As video games make billions, the workers behind them say it's time to unionize

Sam Dean, Los Angeles Times on

Published in Business News

At an industry conference for video game developers in late March, the thousands of lanyarded attendees could try new games, swap business cards and hear from experts on rendering realistic blood spatter.

Or they could talk about unionizing.

Hundreds joined a series of standing-room-only roundtables on the topic of organized labor, taking time away from the Game Developers Conference to brainstorm ways to build worker power in an industry that is almost entirely nonunion.

Organizers with Game Workers Unite, a group that has sprung up in the last year to push for wall-to-wall unionization in the $43-billion game industry, kicked off each session with an icebreaker: "Damn the man."

"Damn the man" for making designers work 100-hour weeks for months on end to deliver a game on time -- a practice known as "crunch" that often comes without overtime or bonus pay.

"Damn the man" for hiring workers to ship a new game and then announcing mass layoffs -- more than 2,000 jobs have been cut in 2019, but cyclical layoffs have been a feature of the industry for decades.


"Damn the man" -- specifically, the executives of video game companies -- for earning millions while developers are cut out of residuals from blockbuster titles, and workers in fields such as quality assurance are paid close to minimum wage.

Labor activism is not unusual for blue-collar segments of the tech workforce. Lyft and Uber drivers have tried for years to organize into an effective bloc, despite their independent contractor status, and the bus drivers and cafeteria workers for Silicon Valley tech campuses have been union for years.

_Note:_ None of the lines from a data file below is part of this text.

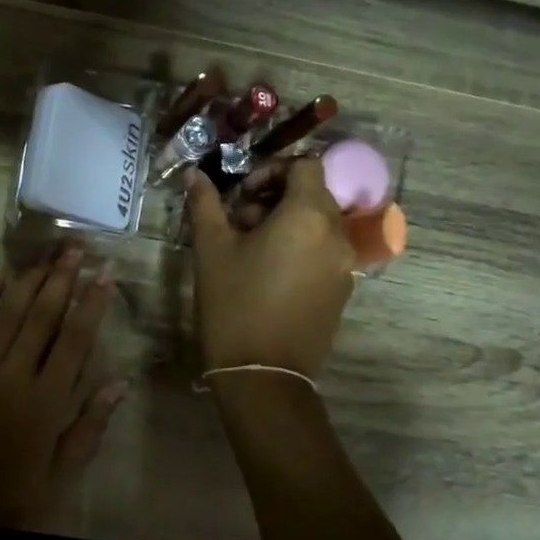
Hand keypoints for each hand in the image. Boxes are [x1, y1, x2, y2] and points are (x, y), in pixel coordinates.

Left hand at [0, 247, 124, 539]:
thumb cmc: (8, 494)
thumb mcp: (60, 474)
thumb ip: (89, 427)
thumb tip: (120, 384)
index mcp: (47, 401)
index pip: (75, 340)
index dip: (91, 304)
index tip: (104, 274)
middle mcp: (16, 375)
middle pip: (43, 317)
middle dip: (62, 279)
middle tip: (76, 247)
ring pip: (9, 315)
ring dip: (28, 281)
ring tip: (45, 254)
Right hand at [184, 159, 355, 377]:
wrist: (263, 374)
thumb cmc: (234, 303)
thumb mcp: (212, 249)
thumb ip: (206, 205)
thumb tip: (195, 175)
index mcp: (308, 215)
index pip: (306, 165)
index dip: (273, 170)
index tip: (243, 195)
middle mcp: (336, 234)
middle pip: (313, 194)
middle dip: (277, 198)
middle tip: (240, 221)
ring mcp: (344, 265)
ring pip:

But the last year has seen white-collar worker activism grow across the tech industry as well. Google employees have mounted petition campaigns to get their employer to stop developing a censored search engine for China, reshape an AI ethics board and treat temp workers better after layoffs. In November, they also mounted a companywide walkout in response to the company's handling of sexual harassment and forced arbitration, prompting Google to change its practices.

Amazon and Microsoft employees have started criticizing their companies' ties to military and police technology. In March, the crowdfunding platform Kickstarter announced plans to unionize.